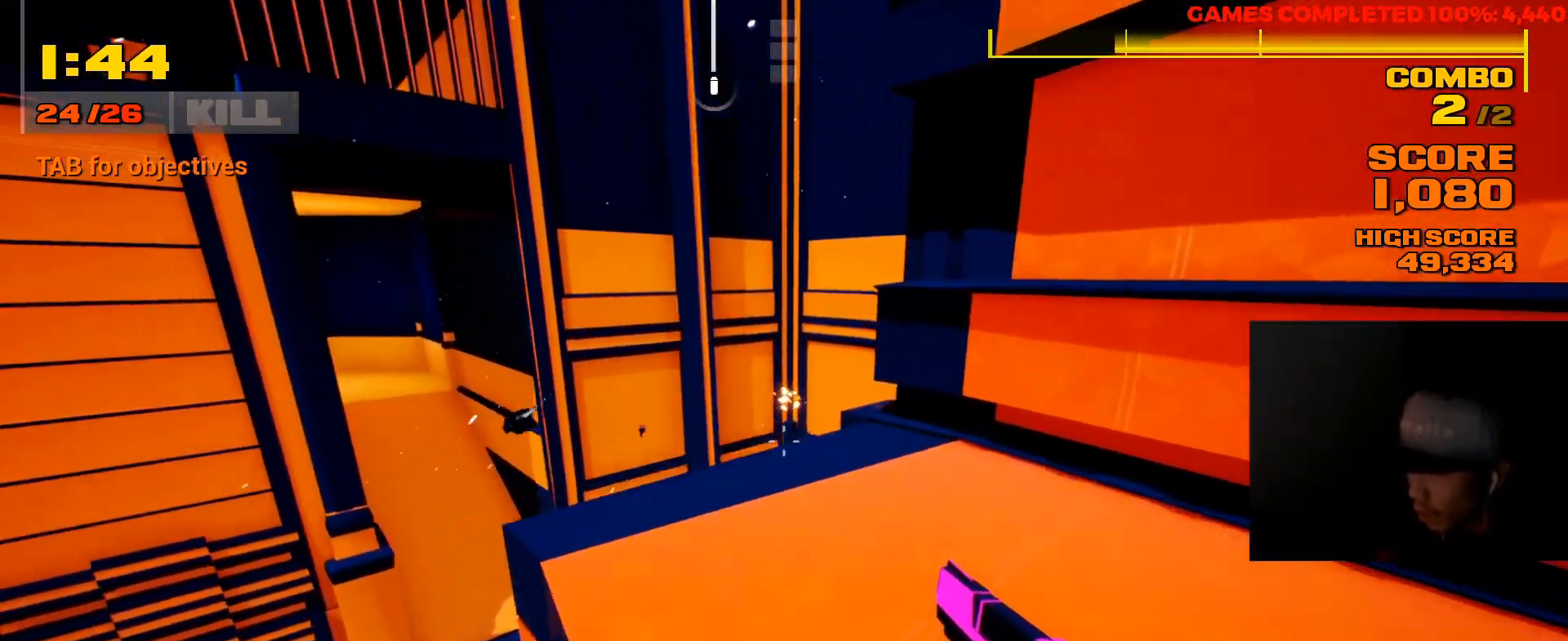
{"keys": ["space", "w"], "mouse": [], "events": [[267, "shift", "down"], [400, "space", "down"], [500, "shift", "up"]]}
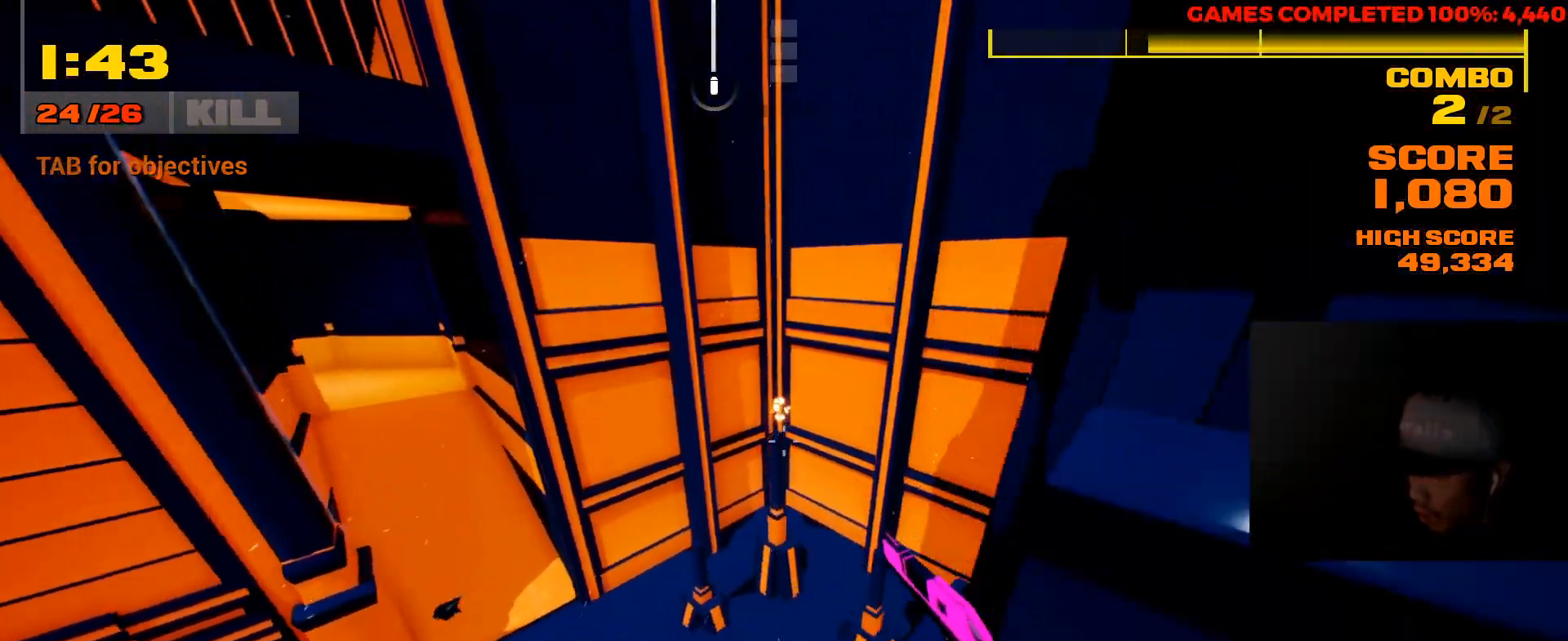
{"keys": [], "mouse": [], "events": [[33, "space", "up"], [333, "w", "up"]]}
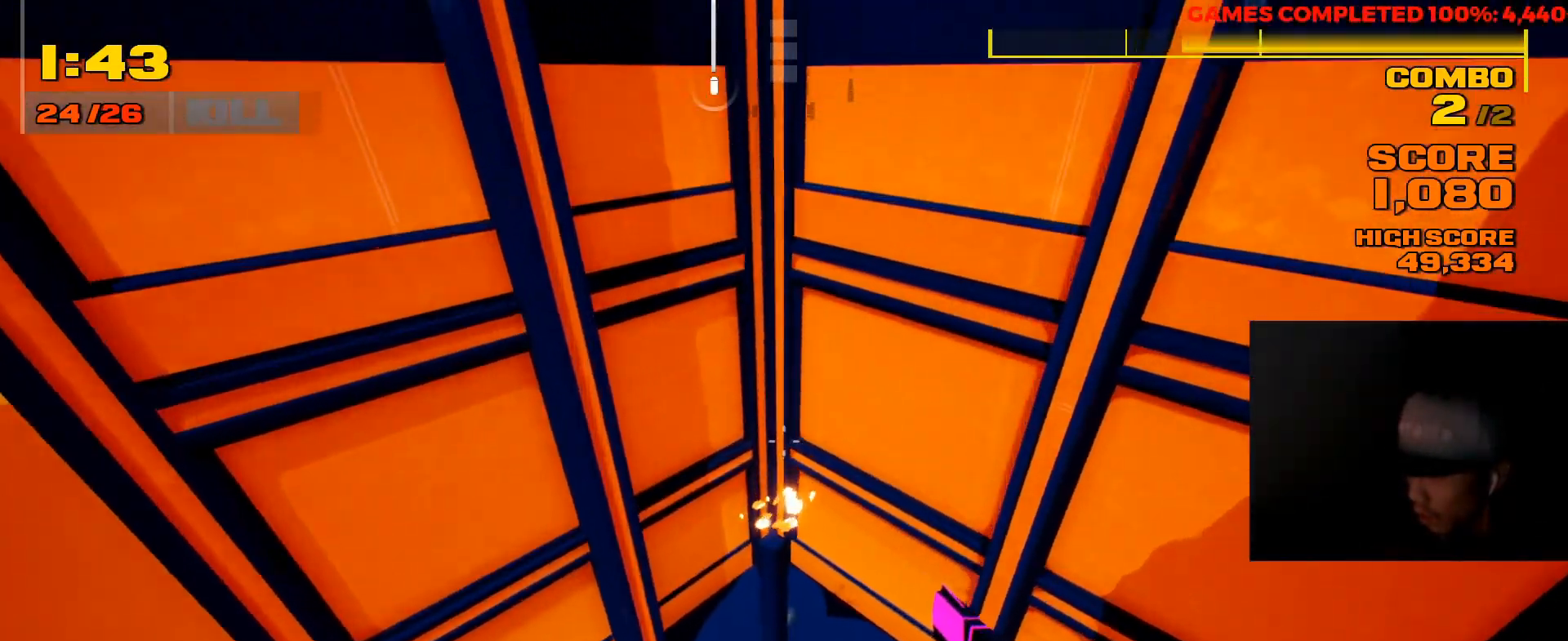
{"keys": ["w"], "mouse": [], "events": [[450, "w", "down"]]}
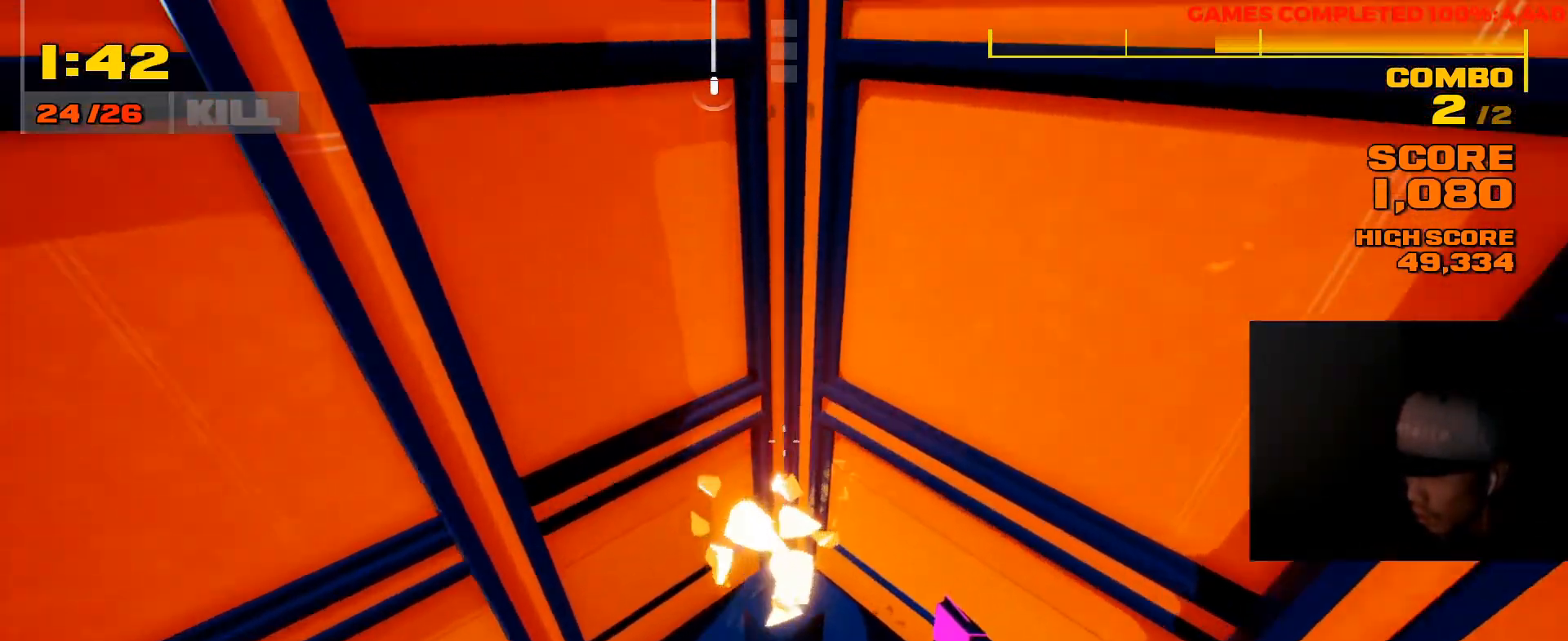
{"keys": ["a", "space", "w"], "mouse": [], "events": [[317, "space", "down"], [450, "a", "down"]]}
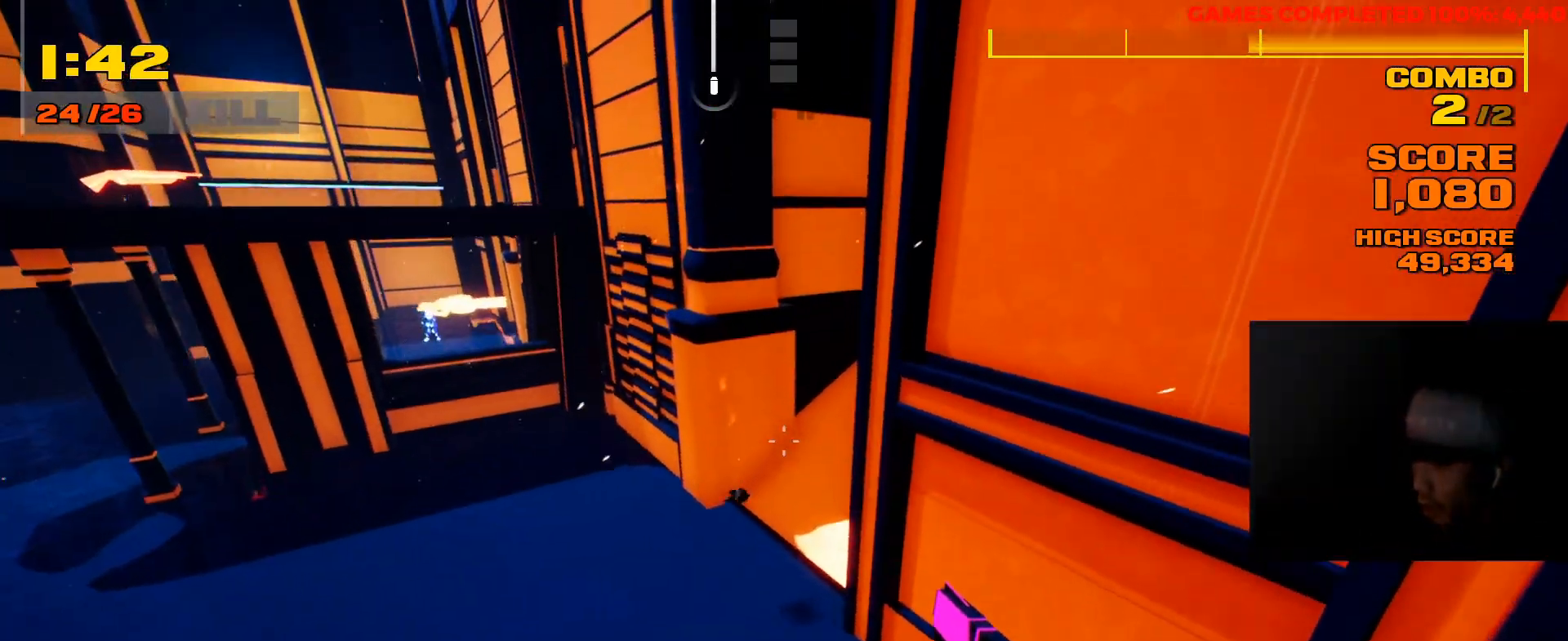
{"keys": ["w"], "mouse": [], "events": [[17, "space", "up"], [67, "a", "up"]]}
──────────────────────────────
Exercise instructions.
Every line of the material must be repeated exactly; pictures stay out.

Written answer.
{"keys": ["space", "w"], "mouse": [], "events": [[267, "shift", "down"], [400, "space", "down"], [500, "shift", "up"]]}
{"keys": [], "mouse": [], "events": [[33, "space", "up"], [333, "w", "up"]]}
{"keys": ["w"], "mouse": [], "events": [[450, "w", "down"]]}
{"keys": ["a", "space", "w"], "mouse": [], "events": [[317, "space", "down"], [450, "a", "down"]]}
{"keys": ["w"], "mouse": [], "events": [[17, "space", "up"], [67, "a", "up"]]}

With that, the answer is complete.